:: INPUT RECORDS

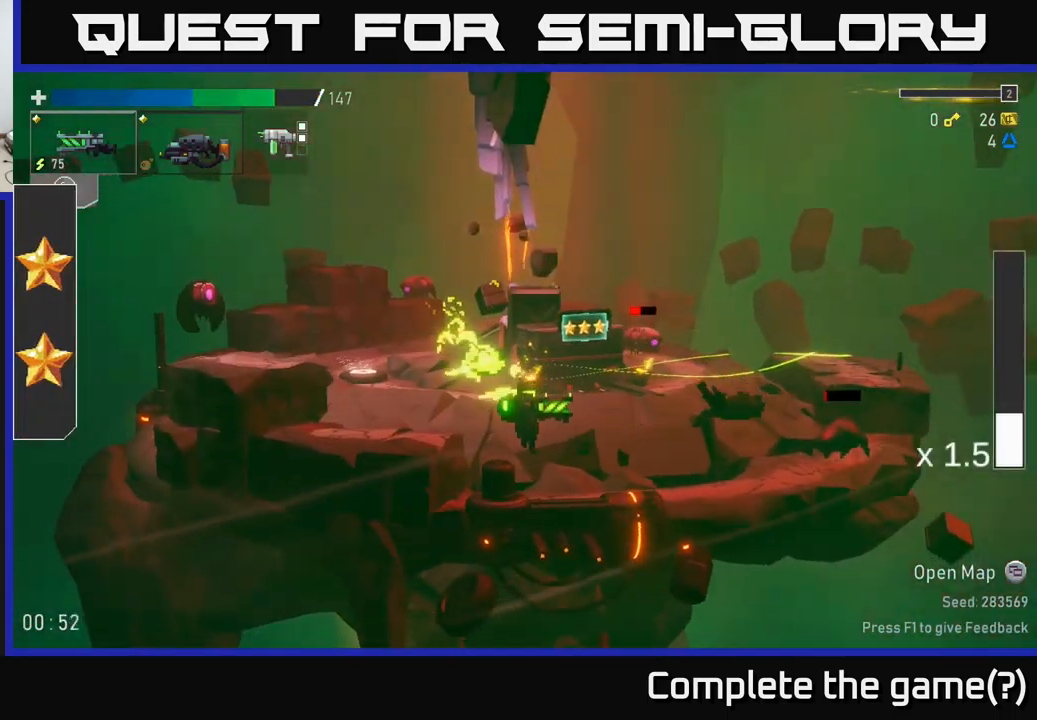
{"buttons": [], "left_stick": "left", "right_stick": "center", "events": [[67, "left_stick", "down"], [133, "R2", "down"], [250, "R2", "up"], [283, "left_stick", "right"], [333, "A", "down"], [350, "left_stick", "left"], [467, "A", "up"]]}
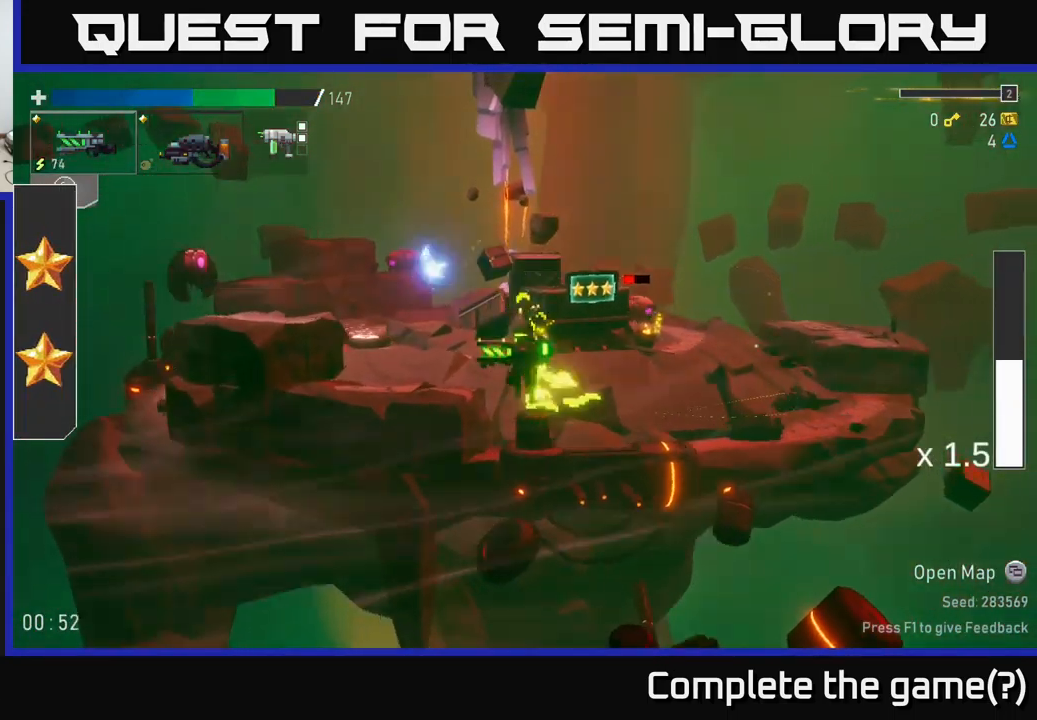
{"buttons": ["R2"], "left_stick": "left", "right_stick": "center", "events": [[100, "A", "down"], [117, "A", "up"], [167, "R2", "down"], [233, "left_stick", "center"], [250, "R2", "up"], [400, "R2", "down"], [400, "left_stick", "left"]]}
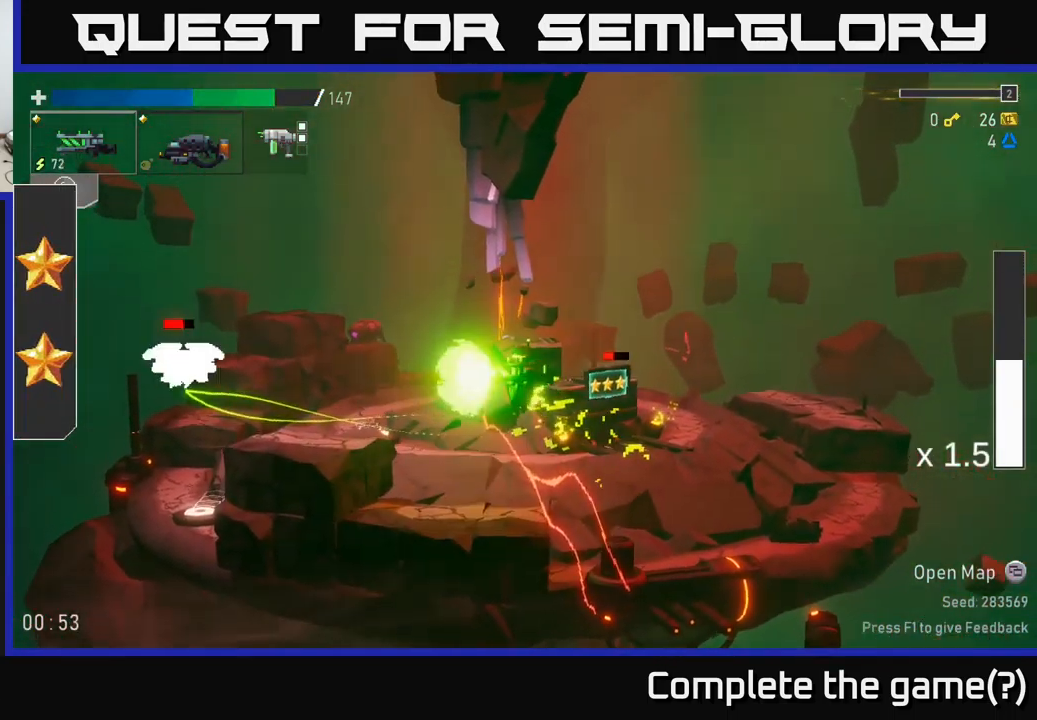
{"buttons": ["A"], "left_stick": "left", "right_stick": "center", "events": [[17, "R2", "up"], [267, "R2", "down"], [400, "R2", "up"], [450, "A", "down"]]}
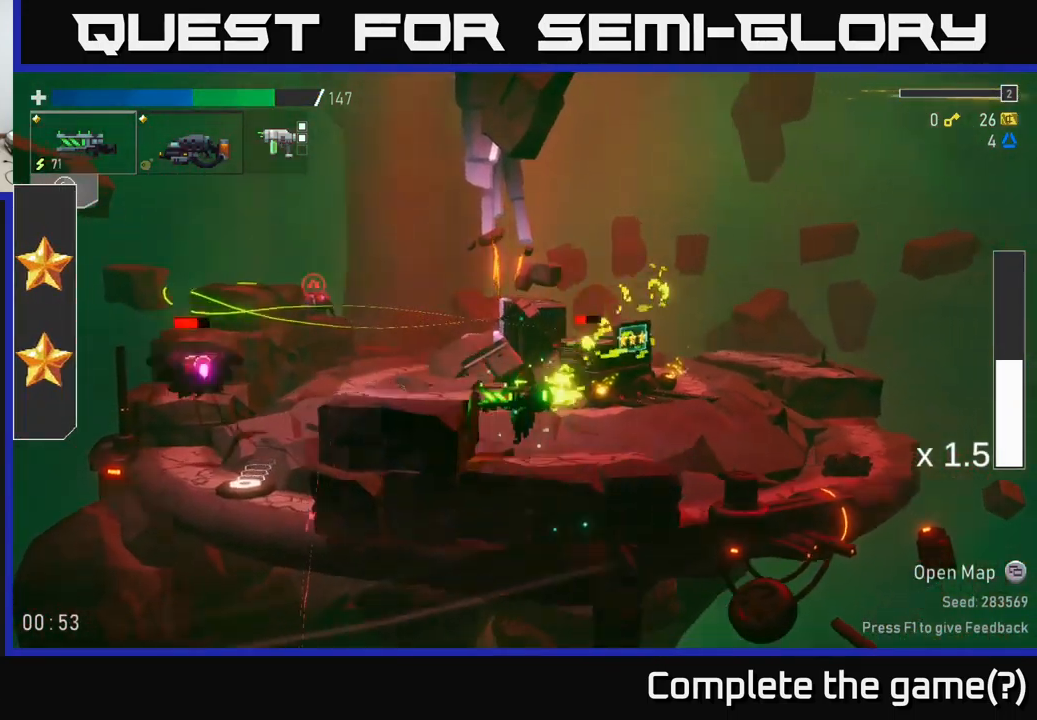
{"buttons": [], "left_stick": "center", "right_stick": "center", "events": [[50, "R2", "down"], [100, "A", "up"], [150, "R2", "up"], [467, "left_stick", "center"]]}
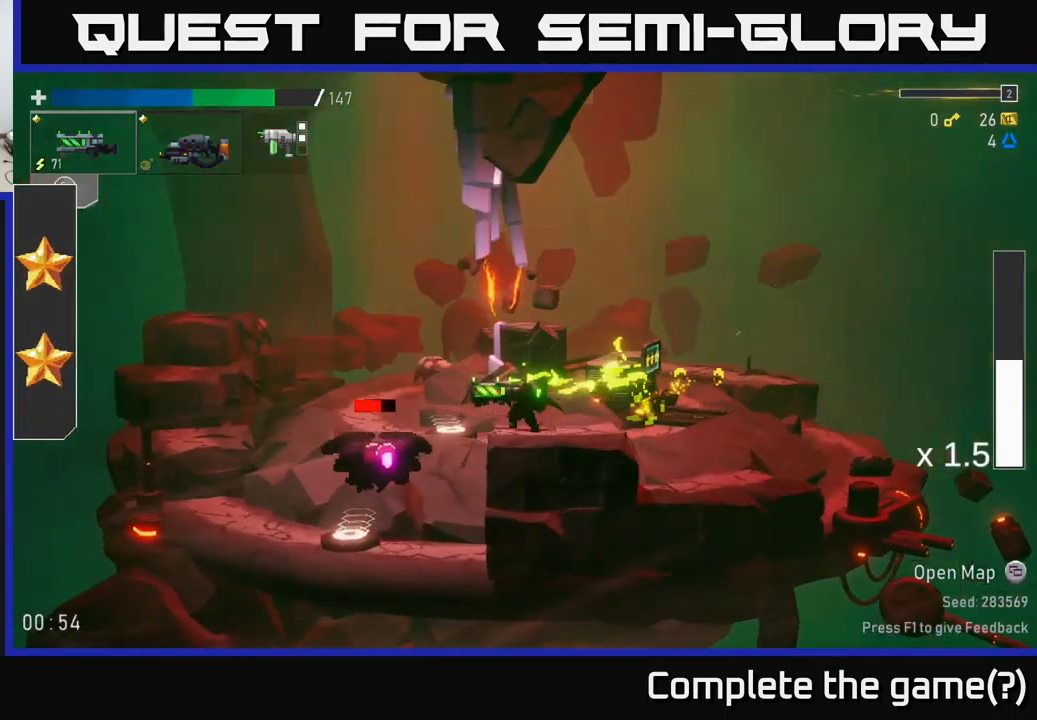
{"buttons": [], "left_stick": "left", "right_stick": "center", "events": [[67, "R2", "down"], [167, "R2", "up"], [300, "left_stick", "left"], [317, "L2", "down"], [400, "L2", "up"]]}
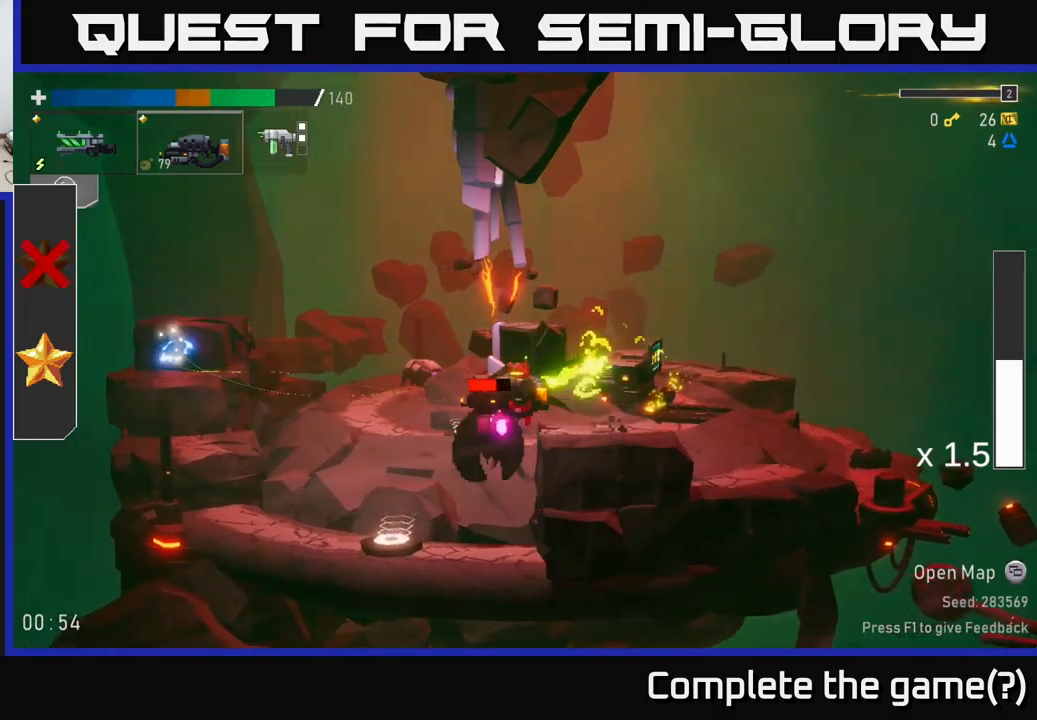
{"buttons": ["A", "X"], "left_stick": "left", "right_stick": "center", "events": [[417, "X", "down"], [434, "A", "down"]]}
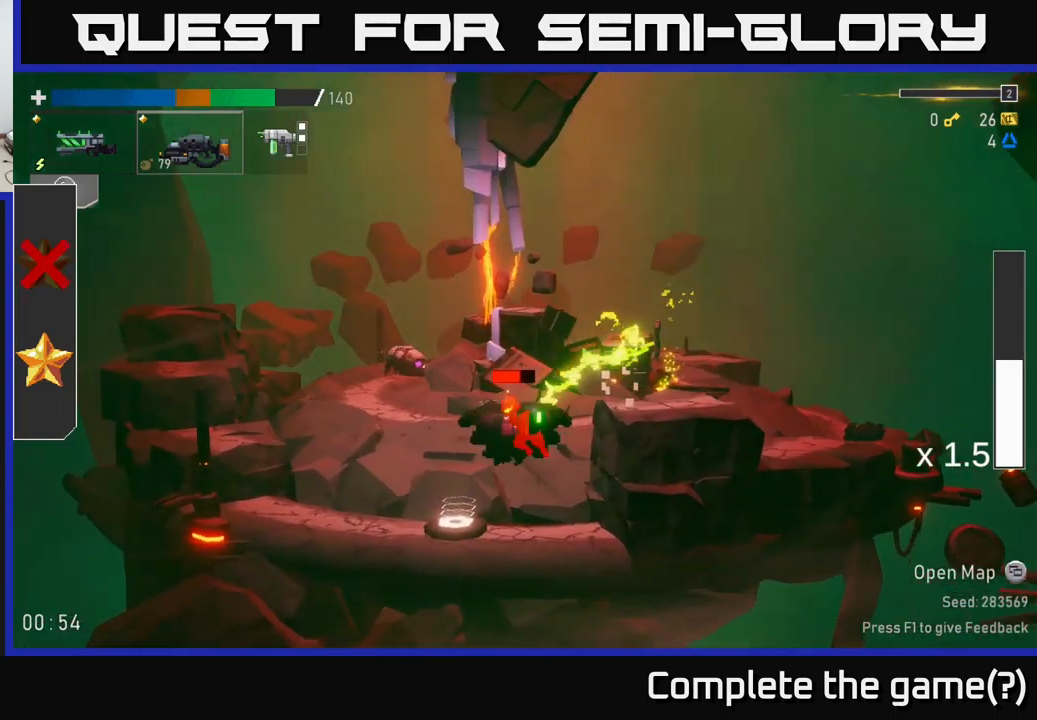
{"buttons": ["R2"], "left_stick": "right", "right_stick": "center", "events": [[84, "A", "up"], [100, "X", "up"], [350, "left_stick", "right"], [450, "R2", "down"]]}
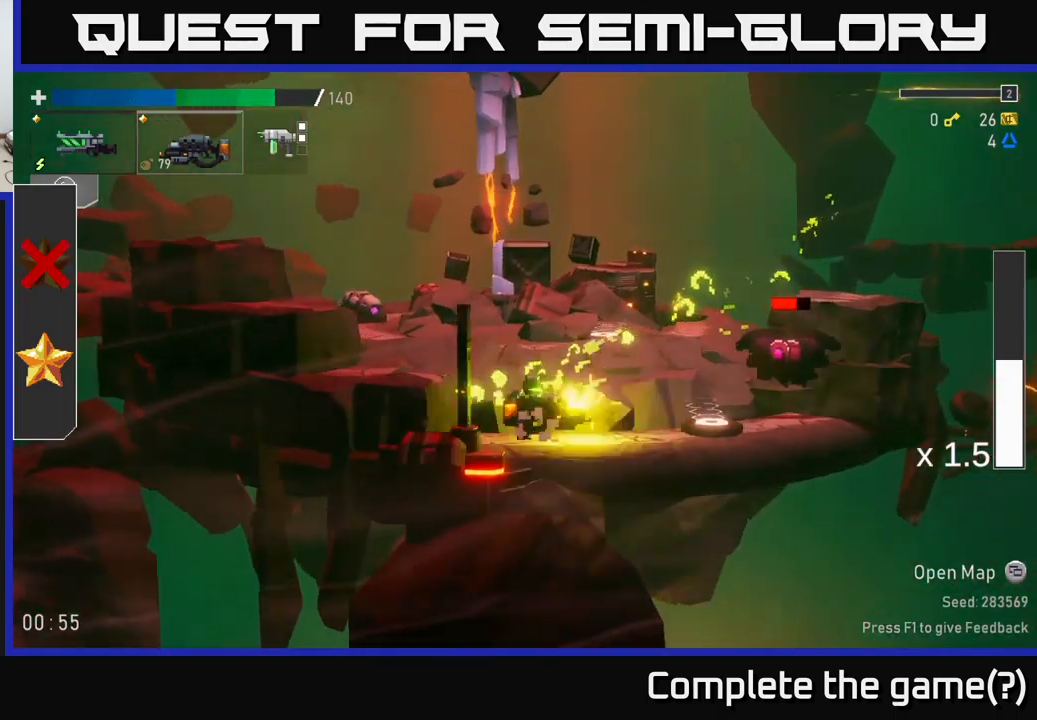
{"buttons": [], "left_stick": "right", "right_stick": "center", "events": [[67, "R2", "up"], [67, "left_stick", "center"], [134, "R2", "down"], [267, "R2", "up"], [334, "R2", "down"], [417, "left_stick", "right"], [434, "R2", "up"]]}
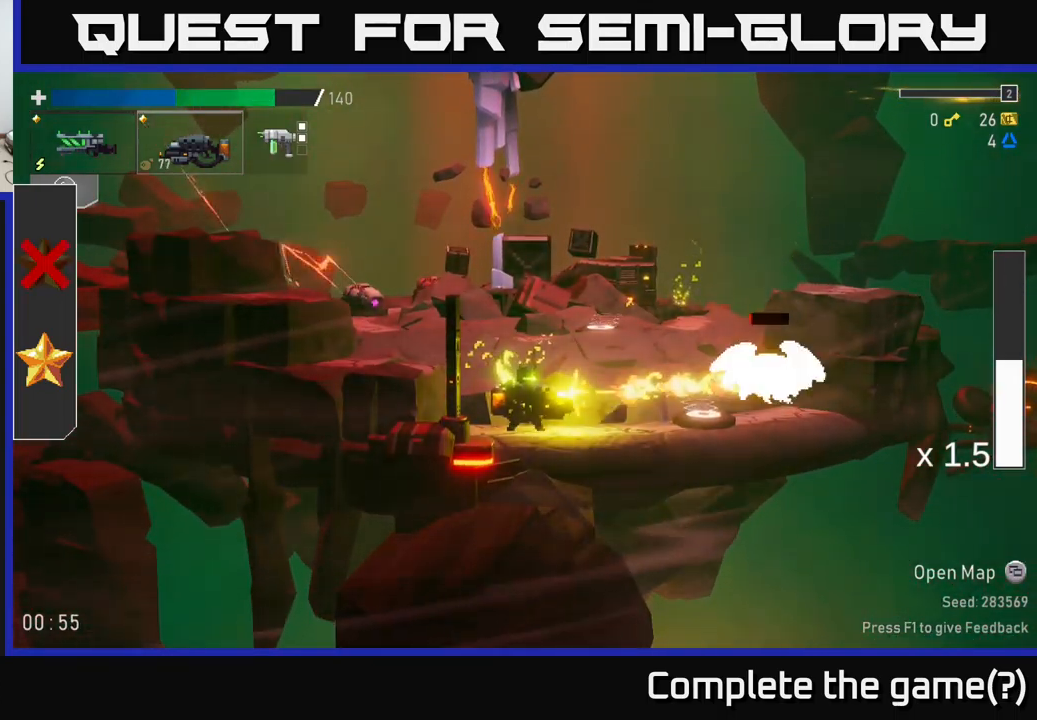
{"buttons": ["A"], "left_stick": "right", "right_stick": "center", "events": [[117, "A", "down"], [234, "X", "down"], [350, "X", "up"], [367, "A", "up"], [484, "A", "down"]]}
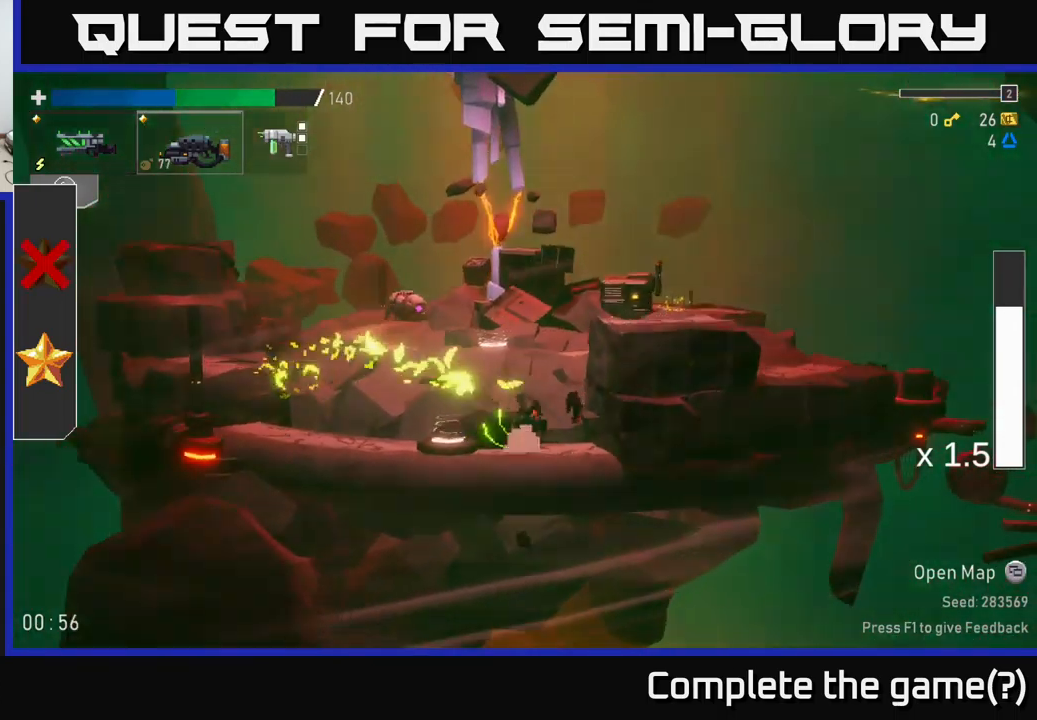
{"buttons": [], "left_stick": "right", "right_stick": "center", "events": [[17, "X", "down"], [134, "A", "up"], [167, "X", "up"]]}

::::

TO DO:
Once the pictures are set aside, write out each record exactly.

RESULT OF THE EXERCISE:
{"buttons": [], "left_stick": "left", "right_stick": "center", "events": [[67, "left_stick", "down"], [133, "R2", "down"], [250, "R2", "up"], [283, "left_stick", "right"], [333, "A", "down"], [350, "left_stick", "left"], [467, "A", "up"]]}
{"buttons": ["R2"], "left_stick": "left", "right_stick": "center", "events": [[100, "A", "down"], [117, "A", "up"], [167, "R2", "down"], [233, "left_stick", "center"], [250, "R2", "up"], [400, "R2", "down"], [400, "left_stick", "left"]]}
{"buttons": ["A"], "left_stick": "left", "right_stick": "center", "events": [[17, "R2", "up"], [267, "R2", "down"], [400, "R2", "up"], [450, "A", "down"]]}
{"buttons": [], "left_stick": "center", "right_stick": "center", "events": [[50, "R2", "down"], [100, "A", "up"], [150, "R2", "up"], [467, "left_stick", "center"]]}
{"buttons": [], "left_stick": "left", "right_stick": "center", "events": [[67, "R2", "down"], [167, "R2", "up"], [300, "left_stick", "left"], [317, "L2", "down"], [400, "L2", "up"]]}
{"buttons": ["A", "X"], "left_stick": "left", "right_stick": "center", "events": [[417, "X", "down"], [434, "A", "down"]]}
{"buttons": ["R2"], "left_stick": "right", "right_stick": "center", "events": [[84, "A", "up"], [100, "X", "up"], [350, "left_stick", "right"], [450, "R2", "down"]]}
{"buttons": [], "left_stick": "right", "right_stick": "center", "events": [[67, "R2", "up"], [67, "left_stick", "center"], [134, "R2", "down"], [267, "R2", "up"], [334, "R2", "down"], [417, "left_stick", "right"], [434, "R2", "up"]]}
{"buttons": ["A"], "left_stick": "right", "right_stick": "center", "events": [[117, "A", "down"], [234, "X", "down"], [350, "X", "up"], [367, "A", "up"], [484, "A", "down"]]}
{"buttons": [], "left_stick": "right", "right_stick": "center", "events": [[17, "X", "down"], [134, "A", "up"], [167, "X", "up"]]}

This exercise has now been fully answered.